Uit het klaagschrift blijkt voorts dat het binnen de beroepsgroep van klager gebruikelijk is dat er contant betaald wordt en gelden niet op een bankrekening worden gezet. Uit door klager overgelegde verklaringen kan blijken dat hij in 1986/1987 geld heeft ontvangen in verband met de overdracht van zijn sloopterrein en ongeveer 13 jaar geleden geld van de verkoop van zijn woonwagen. Op basis van de inhoud van het klaagschrift kan het geld zich niet door bijvoorbeeld rentebijschrijving vermeerderd hebben nu klager het geld contant bij zich hield. Voorts zou het heel aannemelijk zijn indien het geld minder zou zijn geworden nu klager ook stelt dat hij juist het inbeslaggenomen geld gebruikt naast de door zijn echtgenote te ontvangen WAO-uitkering.
Enige verklaring hoe het komt dat klager op zijn hoogst een bedrag van € 23.726,- onder zich gehad kan hebben terwijl bij hem een bedrag van € 101.600,- in beslag is genomen wordt niet gegeven. De stelling van klager dat hij per jaar € 7000,- spaarde, welk geld verkregen zou zijn uit de handel in oud ijzer, wordt op geen enkele wijze onderbouwd.
Op grond van het voorgaande, maar ook op basis van het door de officier van justitie ingebrachte proces-verbaal van politie, is het heel wel mogelijk dat een rechter, later oordelend over de strafzaak jegens klager, de verbeurdverklaring van het beslag zal uitspreken."
2.5. In cassatie moet ervan worden uitgegaan dat onder de klager op de voet van art. 94 Sv beslag is gelegd op de in het klaagschrift bedoelde sieraden, personenauto en geldbedrag en voorts dat deze voorwerpen in eigendom toebehoren aan de klager.
In een zodanig geval dient de rechter a. te beoordelen of het belang van strafvordering het voortduren van het beslag vordert, en zo neen, b. de teruggave van het inbeslaggenomen voorwerp te gelasten aan de beslagene, tenzij een ander redelijkerwijs als rechthebbende ten aanzien van dat voorwerp moet worden beschouwd.

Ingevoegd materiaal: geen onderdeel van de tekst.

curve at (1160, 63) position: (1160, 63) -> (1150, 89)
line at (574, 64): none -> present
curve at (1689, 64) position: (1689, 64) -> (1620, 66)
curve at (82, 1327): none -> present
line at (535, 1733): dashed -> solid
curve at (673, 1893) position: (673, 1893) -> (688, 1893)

Het belang van strafvordering verzet zich tegen teruggave indien het veiligstellen van de belangen waarvoor art. 94 Sv de inbeslagneming toelaat, het voortduren van het beslag nodig maakt. Dat is bijvoorbeeld het geval indien het niet hoogst onwaarschijnlijk is dat de strafrechter, later oordelend, de verbeurdverklaring van het voorwerp zal bevelen (vgl. HR 28 september 2010, LJN BL2823, NJ 2010/654, rov. 2.8 en 2.9).
2.6. Het kennelijke oordeel van de Rechtbank dat het niet hoogst onwaarschijnlijk is dat de strafrechter, later oordelend, tot verbeurdverklaring van de aan de klager toebehorende sieraden zal besluiten, is tegen de achtergrond van hetgeen door en namens de klager in het klaagschrift en in raadkamer naar voren is gebracht zonder nadere motivering, die ontbreekt, evenwel niet begrijpelijk. In zoverre zijn de middelen terecht voorgesteld.
3. Slotsom
Hetgeen hiervoor is overwogen brengt mee dat de bestreden beschikking niet in stand kan blijven en als volgt moet worden beslist.
4. Beslissing
De Hoge Raad:
vernietigt de bestreden beschikking;
verwijst de zaak naar het Gerechtshof te Arnhem, opdat de zaak op het bestaande klaagschrift opnieuw wordt behandeld en afgedaan.
Deze beschikking is gegeven door de vice-president A.J.A. van Dorst als voorzitter, en de raadsheren H.A.G. Splinter-van Kan en Y. Buruma, in bijzijn van de waarnemend griffier E. Schnetz, in raadkamer en uitgesproken ter openbare terechtzitting van 3 januari 2012.